有一个曼彻斯特市的女人甚至比大多数人更有理由记得发生在1940年12月的大规模空袭,因为“我母亲在迪兹伯里区的房子被直接击中,同样遭难的还有我婆婆在奇尔顿的房子,于是他们全都突然大驾光临我那间小公寓。我们的圣诞大餐只有咸牛肉土豆泥和战时圣诞布丁,但我们在一起听收音机、唱歌、打牌,基本上玩得还挺开心。”
One might, if fortunate, find a Christmas tree, though one mother still remembers with regret that her child “never had the joy of seeing a Christmas tree decorated with electric lights.” But decorations of some kind could be improvised, and one Essex woman’s happiest memory is of “sitting for hours with my small son making flowers and stars from silver paper to put on an otherwise empty Christmas tree.” Painted egg shells and fur cones and fragments of silver paper from processed cheese packets were also used as decorations. Angels and fairy dolls were made from stiff paper and the blue packets in which cotton wool was sold were opened out and cut in to strips for paper chains. Crackers were usually missing, but one East Ham family even succeeded in producing a version of their own from the cardboard centres of toilet rolls wrapped in crepe paper with, inside each, a homemade paper hat and a firecracker left over from Home Guard exercises.

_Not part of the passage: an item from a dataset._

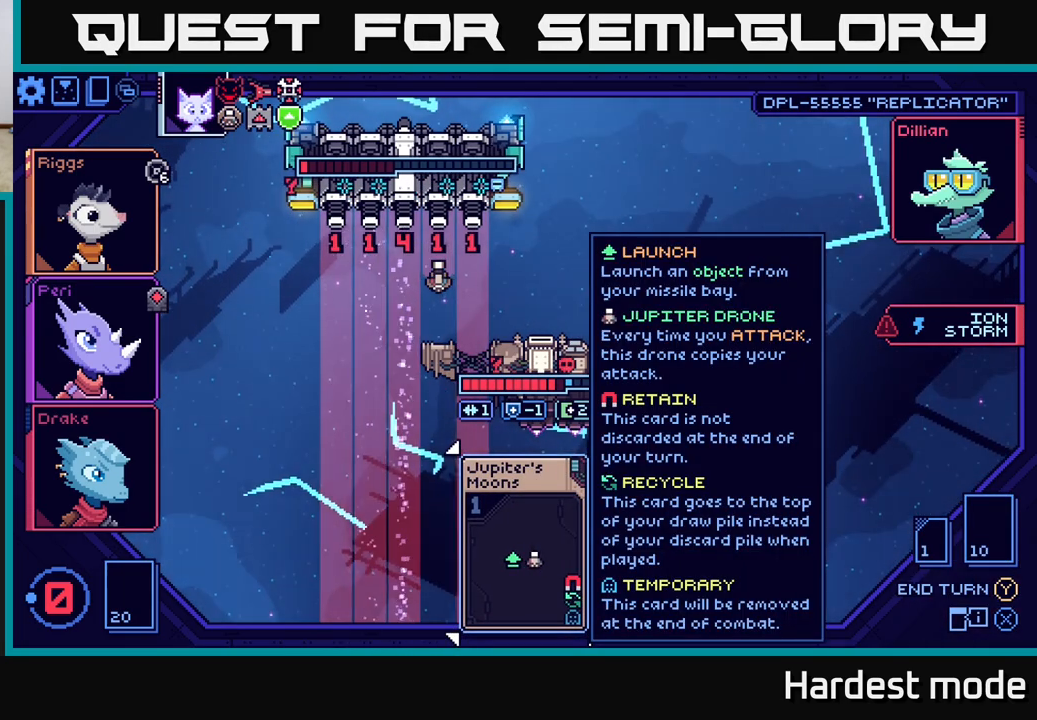
{"buttons": [], "left_stick": "center", "right_stick": "center", "events": []}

如果走运的话,说不定还能找到一棵圣诞树,虽然一位母亲仍然满心遗憾地记得,她的孩子“从没体验过那种看见一棵装饰着电灯的圣诞树的快乐。”但是某些装饰还是能够临时拼凑的。一位埃塞克斯郡的女人最快乐的记忆就是“和我的小儿子一起一坐就是几个小时,用银纸做花和星星,挂在一棵原来空荡荡的圣诞树上。”涂上颜色的蛋壳和毛球,还有从加工乳酪的包装上弄来的银纸碎片也都被用来做装饰。天使和精灵娃娃都是用硬纸做的,而卖棉绒用的蓝色外包装也被拆开并剪成条状做成纸链。一般说来是买不到爆竹的,不过一个东哈姆区的家庭甚至成功自制了一个他们自家版本的爆竹,他们用绉纸包住厕纸卷中间的硬纸圈,然后在每个爆竹中间塞进一顶自制的纸帽子和一个国民自卫军训练时剩下的鞭炮。
Few Christmas stockings were left unfilled despite the war. A Sheffield girl—two when the war began; eight when it finished—remembers asking in her letter to Santa Claus for “any little thing you can spare.” “This touched my mother, but at the time I couldn’t see why. It just seems logical.”
尽管正处于战争时期,但几乎没有哪家的圣诞袜里是空空如也的。一个谢菲尔德市的女孩——当战争开始时她只有两岁,而战争结束时已经八岁了——还记得在她写给圣诞老人的信里请求得到“任何你能够匀出来的小东西。”“这让我母亲非常感动,但在那时候我却不明白为什么。因为会这样做似乎是挺自然的事。”
A Surrey girl, six in 1939, remembers being put to bed one Christmas Eve in the shelter in the cellar and leaving detailed instructions on the dining room table to Santa Claus lest he fail to locate this unconventional bedroom.
一个萨里郡的女孩,1939年时还只有六岁,依然记得在某个圣诞节的前夜虽然被安顿在地下庇护所中睡觉,却还不忘在饭厅的桌子上给圣诞老人留下了详细的路线指示,唯恐他找不到这个非传统的卧室。
A Liverpool woman remembers how another little girl was made happy that year despite the war. “Christmas, 1941: The men were away except my elder brother, which [who] served in the First World War and was in the Home Guard. My daughter had asked Father Christmas for a doll’s house. We looked at each other in dismay. Then my brother found an old bird cage. During the raids, he worked on it, found bits of cardboard for the walls. The office wastepaper basket provided an old file, which made the roof, and he painted the floors. We hunted for all kinds of bits and pieces and the miracle was achieved. A piece of hessian dyed red, fringed, made an elegant carpet. Oh, never will I forget her face that dark Christmas morning and her childish voice piping ’There’ll be bluebirds over the white cliffs of Dover’ as she saw those tables and chairs, tiny pictures made out of cigarette cards, her cries of joy as she discovered each new thing.”